El padre que resta en todos los sentidos. Da gritos desde la grada, desacredita al míster, le dice a su hijo que no entiende por qué él no juega cuando sus compañeros son peores que él, se comporta de forma grosera con el rival, insulta al árbitro y otras impertinencias más. Es el padre del que cualquier hijo se sentiría avergonzado.

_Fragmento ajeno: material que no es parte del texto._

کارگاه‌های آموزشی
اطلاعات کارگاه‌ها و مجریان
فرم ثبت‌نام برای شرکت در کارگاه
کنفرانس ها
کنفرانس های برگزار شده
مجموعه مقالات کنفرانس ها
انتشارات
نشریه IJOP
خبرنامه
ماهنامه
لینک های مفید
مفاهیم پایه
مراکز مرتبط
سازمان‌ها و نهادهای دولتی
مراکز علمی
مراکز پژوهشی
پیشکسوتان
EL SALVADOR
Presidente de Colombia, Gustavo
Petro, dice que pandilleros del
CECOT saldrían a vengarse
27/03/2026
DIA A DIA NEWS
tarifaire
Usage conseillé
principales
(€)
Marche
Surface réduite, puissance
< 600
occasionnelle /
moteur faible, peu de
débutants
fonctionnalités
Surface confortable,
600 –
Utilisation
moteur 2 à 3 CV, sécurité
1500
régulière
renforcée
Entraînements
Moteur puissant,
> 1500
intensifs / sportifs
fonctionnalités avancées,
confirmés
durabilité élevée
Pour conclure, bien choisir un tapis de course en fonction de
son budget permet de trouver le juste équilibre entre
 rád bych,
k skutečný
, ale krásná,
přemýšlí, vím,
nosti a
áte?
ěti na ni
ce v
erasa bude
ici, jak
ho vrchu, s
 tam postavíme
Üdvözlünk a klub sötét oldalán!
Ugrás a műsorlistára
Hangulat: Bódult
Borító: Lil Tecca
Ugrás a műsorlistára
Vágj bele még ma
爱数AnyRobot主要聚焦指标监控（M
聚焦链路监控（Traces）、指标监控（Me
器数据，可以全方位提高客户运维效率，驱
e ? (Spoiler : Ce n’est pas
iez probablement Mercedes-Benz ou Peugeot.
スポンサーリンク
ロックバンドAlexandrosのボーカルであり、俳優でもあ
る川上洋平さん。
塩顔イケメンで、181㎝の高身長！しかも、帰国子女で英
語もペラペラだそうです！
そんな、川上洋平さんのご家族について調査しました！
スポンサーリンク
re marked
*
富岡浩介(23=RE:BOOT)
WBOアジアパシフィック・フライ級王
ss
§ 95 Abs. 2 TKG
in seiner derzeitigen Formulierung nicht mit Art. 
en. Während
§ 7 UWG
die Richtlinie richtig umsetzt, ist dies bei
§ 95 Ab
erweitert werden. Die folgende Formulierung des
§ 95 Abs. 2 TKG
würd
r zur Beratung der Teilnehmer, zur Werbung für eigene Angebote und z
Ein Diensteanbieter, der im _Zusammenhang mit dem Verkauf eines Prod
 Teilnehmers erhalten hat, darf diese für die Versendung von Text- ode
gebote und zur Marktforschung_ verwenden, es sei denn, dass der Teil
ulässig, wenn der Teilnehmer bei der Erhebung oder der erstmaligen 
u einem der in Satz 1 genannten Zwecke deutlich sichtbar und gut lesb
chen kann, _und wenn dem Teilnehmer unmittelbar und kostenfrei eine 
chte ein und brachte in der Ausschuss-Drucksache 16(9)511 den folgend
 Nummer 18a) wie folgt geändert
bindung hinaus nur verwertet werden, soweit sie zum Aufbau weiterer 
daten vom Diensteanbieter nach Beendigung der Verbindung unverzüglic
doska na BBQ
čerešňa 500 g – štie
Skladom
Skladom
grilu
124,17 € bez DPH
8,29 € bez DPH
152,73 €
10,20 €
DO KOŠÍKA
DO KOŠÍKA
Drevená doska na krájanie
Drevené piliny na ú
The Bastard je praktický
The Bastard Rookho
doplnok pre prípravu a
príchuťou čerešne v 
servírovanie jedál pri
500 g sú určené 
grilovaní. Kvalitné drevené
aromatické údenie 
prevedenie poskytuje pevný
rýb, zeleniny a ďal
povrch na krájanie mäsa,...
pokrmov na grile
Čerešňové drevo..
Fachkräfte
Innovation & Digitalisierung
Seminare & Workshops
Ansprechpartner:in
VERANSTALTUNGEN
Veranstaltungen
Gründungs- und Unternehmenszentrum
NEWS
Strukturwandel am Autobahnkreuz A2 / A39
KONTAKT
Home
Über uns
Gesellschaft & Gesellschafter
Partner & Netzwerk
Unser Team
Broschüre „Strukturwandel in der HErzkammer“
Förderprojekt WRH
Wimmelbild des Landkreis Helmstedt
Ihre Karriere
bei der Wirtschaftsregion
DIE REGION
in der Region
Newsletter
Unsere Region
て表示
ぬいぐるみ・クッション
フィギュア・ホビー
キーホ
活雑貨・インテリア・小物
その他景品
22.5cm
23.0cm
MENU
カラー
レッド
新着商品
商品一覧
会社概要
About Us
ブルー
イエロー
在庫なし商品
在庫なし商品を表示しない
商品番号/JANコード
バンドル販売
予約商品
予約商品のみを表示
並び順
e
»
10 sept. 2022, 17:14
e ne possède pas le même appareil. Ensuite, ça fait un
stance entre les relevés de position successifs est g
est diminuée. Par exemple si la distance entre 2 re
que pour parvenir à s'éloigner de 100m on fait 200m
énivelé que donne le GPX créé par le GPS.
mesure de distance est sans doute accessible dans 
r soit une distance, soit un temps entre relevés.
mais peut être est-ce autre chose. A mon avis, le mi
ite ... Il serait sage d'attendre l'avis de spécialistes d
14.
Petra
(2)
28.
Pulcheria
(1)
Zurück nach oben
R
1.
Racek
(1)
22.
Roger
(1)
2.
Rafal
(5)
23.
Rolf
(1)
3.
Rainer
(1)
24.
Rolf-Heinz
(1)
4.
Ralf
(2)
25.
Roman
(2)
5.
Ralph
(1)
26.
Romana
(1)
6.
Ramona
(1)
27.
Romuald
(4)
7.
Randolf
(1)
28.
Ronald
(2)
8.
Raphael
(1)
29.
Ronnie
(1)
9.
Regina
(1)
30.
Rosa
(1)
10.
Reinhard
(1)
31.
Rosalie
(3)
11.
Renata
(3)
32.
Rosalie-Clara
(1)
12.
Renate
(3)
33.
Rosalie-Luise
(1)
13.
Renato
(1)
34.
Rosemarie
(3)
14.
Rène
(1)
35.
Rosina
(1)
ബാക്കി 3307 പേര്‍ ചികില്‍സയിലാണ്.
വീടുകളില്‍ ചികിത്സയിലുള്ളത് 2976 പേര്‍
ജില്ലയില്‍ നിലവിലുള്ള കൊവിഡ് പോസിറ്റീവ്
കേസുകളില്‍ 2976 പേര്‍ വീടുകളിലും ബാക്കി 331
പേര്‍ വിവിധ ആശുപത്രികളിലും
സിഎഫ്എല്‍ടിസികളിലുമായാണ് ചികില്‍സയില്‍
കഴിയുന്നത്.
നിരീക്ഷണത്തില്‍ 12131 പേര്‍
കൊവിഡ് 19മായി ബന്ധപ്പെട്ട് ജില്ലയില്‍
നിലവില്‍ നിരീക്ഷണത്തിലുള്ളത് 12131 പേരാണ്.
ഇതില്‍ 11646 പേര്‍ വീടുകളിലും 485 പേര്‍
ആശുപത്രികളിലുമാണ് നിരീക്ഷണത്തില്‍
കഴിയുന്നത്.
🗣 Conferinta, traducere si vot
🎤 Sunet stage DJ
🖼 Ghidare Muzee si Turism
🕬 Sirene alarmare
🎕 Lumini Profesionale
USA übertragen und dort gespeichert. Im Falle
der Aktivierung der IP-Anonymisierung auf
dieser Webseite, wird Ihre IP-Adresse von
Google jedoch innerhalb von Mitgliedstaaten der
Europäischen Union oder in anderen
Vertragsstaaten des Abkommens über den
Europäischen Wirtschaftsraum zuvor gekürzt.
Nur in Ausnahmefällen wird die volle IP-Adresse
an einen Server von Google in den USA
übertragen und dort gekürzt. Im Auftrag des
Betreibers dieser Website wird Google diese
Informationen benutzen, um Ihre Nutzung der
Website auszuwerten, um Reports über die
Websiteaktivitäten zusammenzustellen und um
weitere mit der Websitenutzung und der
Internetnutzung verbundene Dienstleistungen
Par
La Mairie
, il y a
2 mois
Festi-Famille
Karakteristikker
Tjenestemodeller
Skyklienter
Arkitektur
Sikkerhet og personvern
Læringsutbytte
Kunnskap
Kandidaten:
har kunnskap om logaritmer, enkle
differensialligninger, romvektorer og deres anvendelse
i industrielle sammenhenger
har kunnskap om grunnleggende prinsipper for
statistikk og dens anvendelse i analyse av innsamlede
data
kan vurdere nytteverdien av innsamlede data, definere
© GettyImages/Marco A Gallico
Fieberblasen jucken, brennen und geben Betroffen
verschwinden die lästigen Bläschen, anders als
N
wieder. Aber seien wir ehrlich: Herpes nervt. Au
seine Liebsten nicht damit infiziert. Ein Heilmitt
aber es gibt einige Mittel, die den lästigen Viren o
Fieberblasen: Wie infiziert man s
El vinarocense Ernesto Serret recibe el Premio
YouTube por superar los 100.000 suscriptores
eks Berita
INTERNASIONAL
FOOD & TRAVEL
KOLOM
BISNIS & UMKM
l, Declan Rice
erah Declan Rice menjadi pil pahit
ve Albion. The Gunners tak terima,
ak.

Los motivos por los que los padres pierden los papeles son diversos. Muchos esperan que sus hijos les saquen de pobres convirtiéndose en Messis o Cristianos. Otros desean que su hijo gane todo porque sus victorias son sus propios éxitos, es la manera de sentirse orgullosos del chaval y presumir de él delante de sus amigos y en el trabajo. Otros proyectan la vida que ellos no pudieron tener. Otros no tienen ningún autocontrol. No lo tienen en el partido de sus hijos, ni cuando conducen, ni cuando se dirigen a las personas. Y por últimos están los que cruzan los límites sencillamente porque no tiene consecuencias. Saben que está mal, pero su mala educación o ausencia de valores les hace comportarse como personas poco cívicas y desconsideradas.
Si es padre o madre, recuerde, por favor, que es un modelo de conducta para su hijo y para sus compañeros de equipo. A los hijos les gusta sentirse orgullosos de sus padres y, en cambio, lo pasan terriblemente mal cuando se les avergüenza. Ser modelo de conducta conlleva mucha responsabilidad, porque sus hijos copian lo que ven en usted. Y su forma de comportarse debe ser la ejemplar para que facilite el aprendizaje de una serie de valores que acompañan al deporte.
La felicidad de los niños está por encima de todo. Siéntase siempre satisfecho con lo que haga, gane, pierda o cometa errores. Felicítele por participar más que por competir. Y recuerde que su hijo hace deporte para divertirse él, no para que lo haga usted.